1.6.4. A NÁLISE DO LÍQUIDO SINOVIAL

A análise do líquido sinovial é a ferramenta mais importante e útil no diagnóstico de sinovites infeciosas. Fornece informações valiosas sobre a inflamação e distingue entre sinovites sépticas e sinovites não sépticas. Apresenta na variabilidade individual de valores e na ocorrência de, em cultura bacteriológica, um número de falsos negativos relativamente elevado, os principais desafios na chegada a um diagnóstico definitivo (Ludwig & van Harreveld, 2018; Steel, 2008). A sua recolha deve ser efetuada de forma asséptica e sempre o maior volume possível pois não só drena a estrutura sinovial, como também permite recolher quantidade suficiente para a realização de todos os testes e ainda cultura bacteriana, que é de grande importância e conveniência. O animal não deve ter recebido qualquer tratamento antibiótico ou anti-inflamatório antecedente à recolha pois irá influenciar e alterar os resultados da mesma, assim como, diminuir a probabilidade de uma cultura positiva (Bertone, 1995).

Macroscopicamente devemos avaliar o fluido sinovial pela sua viscosidade, turbidez e presença de detritos e sangue. Com efeito, o líquido normal apresenta uma coloração transparente a amarela pálida, elevada viscosidade e não apresenta fibrina, coágulos ou outro tipo de detritos. A inflamação sinovial leva a que o líquido sinovial se apresente com turbidez aumentada devido ao aumento da celularidade, viscosidade diminuída pela clivagem do ácido hialurónico (teste da qualidade precipitante da mucina), e ainda contendo fibrina e aglomerados celulares, assim como apresentar-se sanguinolento devido a trauma e disrupção da membrana sinovial (figura 7) (Bertone, 1995; Ludwig & van Harreveld, 2018). As sinovites inflamatórias, não infeciosas, como por exemplo por reação a injeções intra-articulares, causam alterações semelhantes no líquido sinovial sendo por isso necessária a sua avaliação microscópica a parâmetros como contagem de células nucleadas totais, proteínas totais, pH, lactato e diferença entre glicose sanguínea e sinovial, assim como realização de citologia e cultura bacteriana (Ludwig & van Harreveld, 2018).

Figura 7. Fluido sinovial séptico.
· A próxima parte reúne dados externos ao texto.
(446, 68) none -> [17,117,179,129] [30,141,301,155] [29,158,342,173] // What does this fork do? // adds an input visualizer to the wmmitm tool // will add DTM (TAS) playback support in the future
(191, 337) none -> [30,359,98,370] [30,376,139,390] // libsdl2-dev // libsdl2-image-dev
Aparência serosanguinolenta, opaca e túrbida (adaptada de Ludwig & van Harreveld, 2018).

A contagem de células nucleadas total e de proteínas totais vai ser tanto maior quanto maior for o grau e duração da inflamação. Ambos os parâmetros cursam simultaneamente e apresentam uma elevação mais abrupta nas primeiras 12-24h. Como em sinovites sépticas o grau inflamatório é maior que nas sinovites não sépticas, os valores destes dois parâmetros, principalmente as proteínas totais, podem apresentar-se também superiores (Ludwig & van Harreveld, 2018; Tulamo et al., 1989). Especificamente, o líquido sinovial de estruturas saudáveis apresenta valores de contagem de células nucleadas total inferiores a 500 células/µL e de proteínas totais inferiores a 2 g/dL. Por outro lado, no fluido de estruturas sépticas, a contagem de células nucleadas total apresenta valores superiores a 30,000 células/µL e as proteínas totais ultrapassam as 4 g/dL (Ludwig & van Harreveld, 2018; Steel, 2008).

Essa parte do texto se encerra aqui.